Problem requirements =
Each of the following records is to be printed verbatim.

(Records from a data source)
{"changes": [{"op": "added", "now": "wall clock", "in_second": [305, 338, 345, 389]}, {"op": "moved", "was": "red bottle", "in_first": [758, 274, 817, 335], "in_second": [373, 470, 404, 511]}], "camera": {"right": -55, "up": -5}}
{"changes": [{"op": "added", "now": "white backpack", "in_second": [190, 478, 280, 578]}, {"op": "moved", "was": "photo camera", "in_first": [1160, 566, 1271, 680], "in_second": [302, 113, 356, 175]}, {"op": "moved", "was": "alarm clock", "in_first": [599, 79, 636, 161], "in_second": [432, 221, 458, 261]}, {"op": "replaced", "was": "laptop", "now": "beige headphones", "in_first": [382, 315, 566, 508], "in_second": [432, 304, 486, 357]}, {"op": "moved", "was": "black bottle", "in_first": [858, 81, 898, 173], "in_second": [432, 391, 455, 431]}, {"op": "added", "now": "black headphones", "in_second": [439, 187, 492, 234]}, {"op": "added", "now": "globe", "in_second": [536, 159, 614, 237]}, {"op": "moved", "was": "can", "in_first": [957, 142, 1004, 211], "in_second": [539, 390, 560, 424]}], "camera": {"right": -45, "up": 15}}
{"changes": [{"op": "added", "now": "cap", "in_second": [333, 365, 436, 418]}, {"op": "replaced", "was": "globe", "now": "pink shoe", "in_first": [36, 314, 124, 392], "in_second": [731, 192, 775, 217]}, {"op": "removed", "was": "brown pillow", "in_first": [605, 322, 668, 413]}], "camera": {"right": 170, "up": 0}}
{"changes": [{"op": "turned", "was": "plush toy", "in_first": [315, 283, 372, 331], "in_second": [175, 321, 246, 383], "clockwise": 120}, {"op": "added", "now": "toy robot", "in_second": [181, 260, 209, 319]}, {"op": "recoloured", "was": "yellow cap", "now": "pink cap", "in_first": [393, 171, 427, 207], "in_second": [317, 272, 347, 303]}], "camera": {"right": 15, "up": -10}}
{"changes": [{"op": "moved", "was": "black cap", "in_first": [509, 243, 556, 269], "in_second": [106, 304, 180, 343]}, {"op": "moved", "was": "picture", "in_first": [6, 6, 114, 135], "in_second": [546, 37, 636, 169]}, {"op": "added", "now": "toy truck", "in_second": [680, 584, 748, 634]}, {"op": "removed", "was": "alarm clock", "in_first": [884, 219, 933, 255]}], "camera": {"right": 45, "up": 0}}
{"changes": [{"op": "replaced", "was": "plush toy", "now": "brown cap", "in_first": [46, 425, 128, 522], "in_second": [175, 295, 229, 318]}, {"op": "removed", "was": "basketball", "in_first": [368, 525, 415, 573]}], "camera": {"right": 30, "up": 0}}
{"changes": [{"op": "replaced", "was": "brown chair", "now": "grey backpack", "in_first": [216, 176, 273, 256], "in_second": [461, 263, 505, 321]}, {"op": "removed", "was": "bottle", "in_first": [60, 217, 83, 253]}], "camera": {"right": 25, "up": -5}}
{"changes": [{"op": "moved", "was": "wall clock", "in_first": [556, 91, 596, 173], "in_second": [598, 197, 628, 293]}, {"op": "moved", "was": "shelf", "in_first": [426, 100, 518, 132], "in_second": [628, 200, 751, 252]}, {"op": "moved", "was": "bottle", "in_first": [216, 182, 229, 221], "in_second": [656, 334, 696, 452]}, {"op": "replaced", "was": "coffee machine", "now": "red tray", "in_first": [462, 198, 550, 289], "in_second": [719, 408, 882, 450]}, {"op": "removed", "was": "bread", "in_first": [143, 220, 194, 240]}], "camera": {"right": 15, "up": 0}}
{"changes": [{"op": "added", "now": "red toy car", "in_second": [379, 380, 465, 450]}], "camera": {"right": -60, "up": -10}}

Result =
{"changes": [{"op": "added", "now": "wall clock", "in_second": [305, 338, 345, 389]}, {"op": "moved", "was": "red bottle", "in_first": [758, 274, 817, 335], "in_second": [373, 470, 404, 511]}], "camera": {"right": -55, "up": -5}}
{"changes": [{"op": "added", "now": "white backpack", "in_second": [190, 478, 280, 578]}, {"op": "moved", "was": "photo camera", "in_first": [1160, 566, 1271, 680], "in_second": [302, 113, 356, 175]}, {"op": "moved", "was": "alarm clock", "in_first": [599, 79, 636, 161], "in_second": [432, 221, 458, 261]}, {"op": "replaced", "was": "laptop", "now": "beige headphones", "in_first": [382, 315, 566, 508], "in_second": [432, 304, 486, 357]}, {"op": "moved", "was": "black bottle", "in_first": [858, 81, 898, 173], "in_second": [432, 391, 455, 431]}, {"op": "added", "now": "black headphones", "in_second": [439, 187, 492, 234]}, {"op": "added", "now": "globe", "in_second": [536, 159, 614, 237]}, {"op": "moved", "was": "can", "in_first": [957, 142, 1004, 211], "in_second": [539, 390, 560, 424]}], "camera": {"right": -45, "up": 15}}
{"changes": [{"op": "added", "now": "cap", "in_second": [333, 365, 436, 418]}, {"op": "replaced", "was": "globe", "now": "pink shoe", "in_first": [36, 314, 124, 392], "in_second": [731, 192, 775, 217]}, {"op": "removed", "was": "brown pillow", "in_first": [605, 322, 668, 413]}], "camera": {"right": 170, "up": 0}}
{"changes": [{"op": "turned", "was": "plush toy", "in_first": [315, 283, 372, 331], "in_second": [175, 321, 246, 383], "clockwise": 120}, {"op": "added", "now": "toy robot", "in_second": [181, 260, 209, 319]}, {"op": "recoloured", "was": "yellow cap", "now": "pink cap", "in_first": [393, 171, 427, 207], "in_second": [317, 272, 347, 303]}], "camera": {"right": 15, "up": -10}}
{"changes": [{"op": "moved", "was": "black cap", "in_first": [509, 243, 556, 269], "in_second": [106, 304, 180, 343]}, {"op": "moved", "was": "picture", "in_first": [6, 6, 114, 135], "in_second": [546, 37, 636, 169]}, {"op": "added", "now": "toy truck", "in_second": [680, 584, 748, 634]}, {"op": "removed", "was": "alarm clock", "in_first": [884, 219, 933, 255]}], "camera": {"right": 45, "up": 0}}
{"changes": [{"op": "replaced", "was": "plush toy", "now": "brown cap", "in_first": [46, 425, 128, 522], "in_second": [175, 295, 229, 318]}, {"op": "removed", "was": "basketball", "in_first": [368, 525, 415, 573]}], "camera": {"right": 30, "up": 0}}
{"changes": [{"op": "replaced", "was": "brown chair", "now": "grey backpack", "in_first": [216, 176, 273, 256], "in_second": [461, 263, 505, 321]}, {"op": "removed", "was": "bottle", "in_first": [60, 217, 83, 253]}], "camera": {"right": 25, "up": -5}}
{"changes": [{"op": "moved", "was": "wall clock", "in_first": [556, 91, 596, 173], "in_second": [598, 197, 628, 293]}, {"op": "moved", "was": "shelf", "in_first": [426, 100, 518, 132], "in_second": [628, 200, 751, 252]}, {"op": "moved", "was": "bottle", "in_first": [216, 182, 229, 221], "in_second": [656, 334, 696, 452]}, {"op": "replaced", "was": "coffee machine", "now": "red tray", "in_first": [462, 198, 550, 289], "in_second": [719, 408, 882, 450]}, {"op": "removed", "was": "bread", "in_first": [143, 220, 194, 240]}], "camera": {"right": 15, "up": 0}}
{"changes": [{"op": "added", "now": "red toy car", "in_second": [379, 380, 465, 450]}], "camera": {"right": -60, "up": -10}}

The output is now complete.